The Pessimistic Carpenter Ending
Snake switches the valuable tape so the president (of what?) ends up playing “Bandstand Boogie” from American Bandstand to the Hartford Summit rather than the planet-saving nuclear fusion data. Snake destroys the real tape, because seriously the hell with all of you.
Next: The Thing
Ryan Harvey is one of the original bloggers for Black Gate, starting in 2008. He received the Writers of the Future Award for his short story “An Acolyte of Black Spires,” and his stories “The Sorrowless Thief” and “Stand at Dubun-Geb” are available in Black Gate online fiction. A further Ahn-Tarqa adventure, “Farewell to Tyrn”, is currently available as an e-book. Ryan lives in Costa Mesa, California where he works as a professional writer for a marketing company. Occasionally, people ask him to talk about Edgar Rice Burroughs or Godzilla in interviews.
Great rundown of the movie! Thanks for the fun read.

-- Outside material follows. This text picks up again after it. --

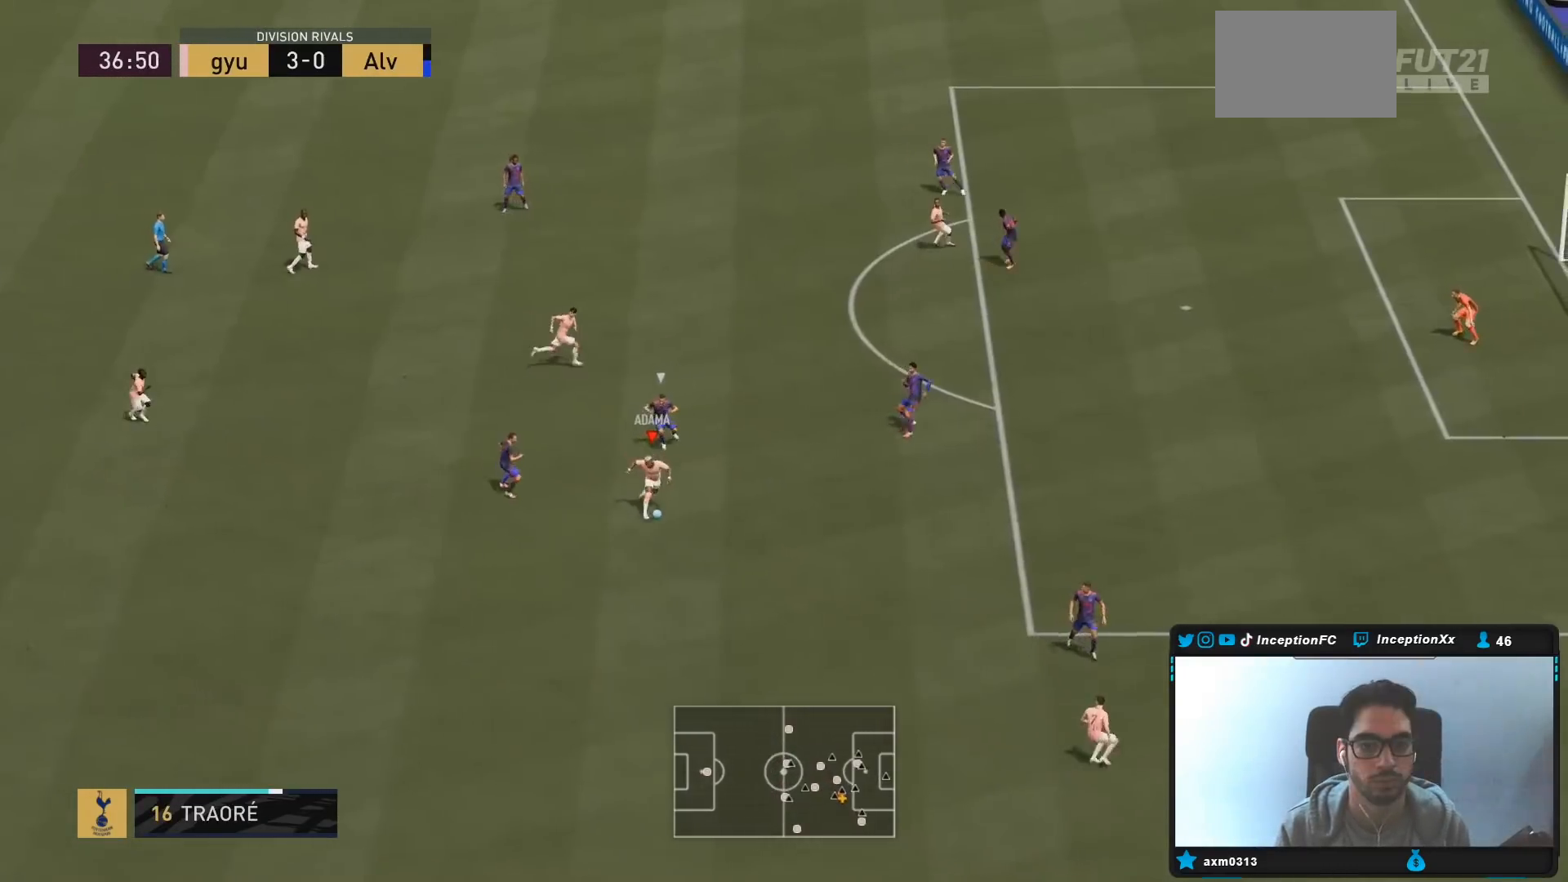
{"buttons": [], "left_stick": "center", "right_stick": "center", "events": []}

As a McGuffin, I think the tape was a bit of a weak point. Whatever info is on it, it can’t be the only copy of that info in the world. Through my first watch of the movie I assumed they wanted the tape back so that the secret info on it didn’t get out… but in the end it turns out that the president is on his way to make the contents of the tape available to his opposite number(s) anyway. The switch-up is a funny bit, but it’s more of a poke in the ribs than a punch to the face. On the other hand, maybe that’s exactly what’s needed.
It’s not like the movie isn’t a great one, though–endlessly rewatchable.
James, my own head-canon is that playing “Bandstand Boogie” actually saved the world. Everyone at Hartford started dancing, because what a great tune! And so there was peace once again. (Until the earthquake struck Los Angeles.)
Stealing that for my next rewatch.
A few years ago, my wife and I were driving through Baltimore, to drop someone off in the crappy part of town (which would probably describe most of it). Late at night. There was no power *at all* in the section we were driving through – just pure darkness – and we couldn’t quite figure out how to get back to the highway, but I saw a cop parked on the roadside, so I pulled alongside to ask him. The cop very gravely says to me, “Go that way. DO NOT STOP FOR ANY REASON, not even stop signs, let no one approach you.” All I kept thinking was, “I’m driving through Escape From New York…” – it was that dead and creepy.
I love the soundtrack especially during the whole bridge sequence. Most action movies would have a bombastic feel during that, but it’s still relatively understated and downbeat even when Snake is kicking the Duke’s ass. I don’t know it just works. And the Duke’s car with the chandeliers on the hood is one of my all-time favorite movie cars.